Between 2013 and 2021, states that expanded Medicaid eligibility had higher rates of insurance coverage and health care access, with smaller disparities between racial/ethnic groups and larger improvements, than states that didn’t expand Medicaid.
For example, the authors found that after Virginia expanded Medicaid in 2019, its uninsured rate for lower-income adults dropped substantially in comparison to neighboring North Carolina, a non-expansion state, and the disparities between Black and white adults narrowed.
Compared to lower-income white adults, larger percentages of lower income Black adults and lower-income Hispanic adults live in states that haven’t expanded Medicaid, the report revealed.
Researchers said Black and Hispanic adults had higher uninsured rates than white adults in 2013, before Obamacare took full effect.
The disparities reflected lower access to employer-sponsored insurance among people with low incomes, an unregulated and unsubsidized individual insurance market, and lack of Medicaid coverage for adults except for very low income parents in most states.
Obamacare attempted to improve coverage rates in several ways, including by allowing states to expand Medicaid eligibility to everyone below 138 percent of the federal poverty level (in 2023, $20,120 for an individual and $41,400 for a family of four), funded nearly fully by the federal government; and by subsidizing and regulating coverage purchased through the individual market.
According to the report, uninsured rates for adults in each of the three racial/ethnic groups fell after the coverage expansions went into effect in 2014, and Black and Hispanic residents reported the largest gains.
Uninsured rates for Hispanic adults fell by 15.7 percentage points between 2013 and 2021.
Also, the Black adult uninsured rate dropped by 10.9 points, and the white uninsured rate declined by 6.3 points.
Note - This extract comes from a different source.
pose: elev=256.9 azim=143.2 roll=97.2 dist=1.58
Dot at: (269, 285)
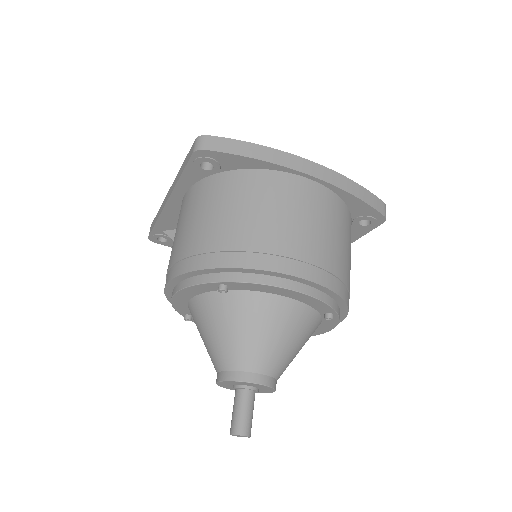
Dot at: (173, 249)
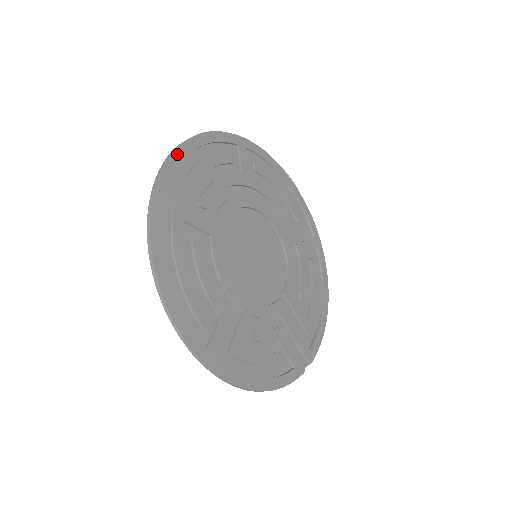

“These gains reduced coverage disparities considerably,” the authors determined.
The gap between white and Black adults has dropped from 9.9 percentage points to 5.3 points, and the gap for Hispanic adults has declined from 25.7 to 16.3 points.
While the largest coverage gains occurred from 2013 to 2016, adult uninsured rates for these three groups, and for the nation overall, dropped again between 2019 and 2021, as new federal policies aimed at boosting coverage took effect.
“In fact,,” the researchers wrote, “they reached historic lows, despite modest declines in employer-based coverage from pandemic-related job losses.”
They concluded that Obamacare “has been a powerful force for racial equity in health and health care over the past decade.”
“The expansion in access to affordable coverage has served as the backbone for this progress, helping to remove financial barriers and increase access to primary care clinics and other providers where people can get the care, they need to stay healthy,” the authors wrote.